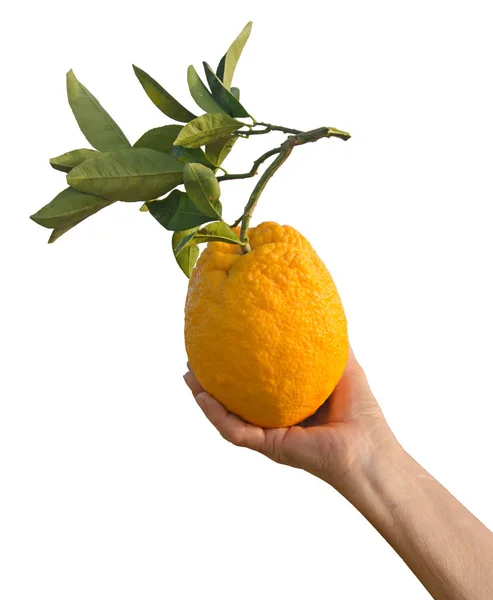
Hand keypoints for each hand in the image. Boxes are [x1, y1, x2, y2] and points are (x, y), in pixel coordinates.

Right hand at [184, 346, 397, 493]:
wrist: (369, 448)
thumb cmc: (361, 411)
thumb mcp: (343, 365)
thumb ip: (329, 341)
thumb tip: (319, 307)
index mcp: (286, 403)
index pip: (255, 384)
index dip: (236, 366)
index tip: (221, 343)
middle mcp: (273, 419)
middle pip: (233, 401)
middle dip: (210, 383)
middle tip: (193, 361)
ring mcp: (268, 434)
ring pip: (226, 417)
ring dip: (204, 398)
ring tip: (188, 377)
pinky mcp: (268, 446)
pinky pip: (234, 431)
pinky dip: (216, 415)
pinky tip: (203, 396)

▶ INSTRUCTIONS FOR THE TASK: Begin at the top of the records above and retype each line exactly until the line containing "index pip: (255, 384)", which is included. Skip all pictures.

▶ WRITTEN ANSWER:
Hand keypoints for each hand in the image. Boxes are [x1, y1, x2, y2] and points are (x, y), in pixel coordinates.

Right hand at [184, 346, 397, 493]:
wrist: (369, 448)
thumb cmc: (361, 411)
thumb mcp: (343, 365)
thumb ip: (329, 341)
thumb tip: (319, 307)
index mcp: (286, 403)
index pip: (255, 384)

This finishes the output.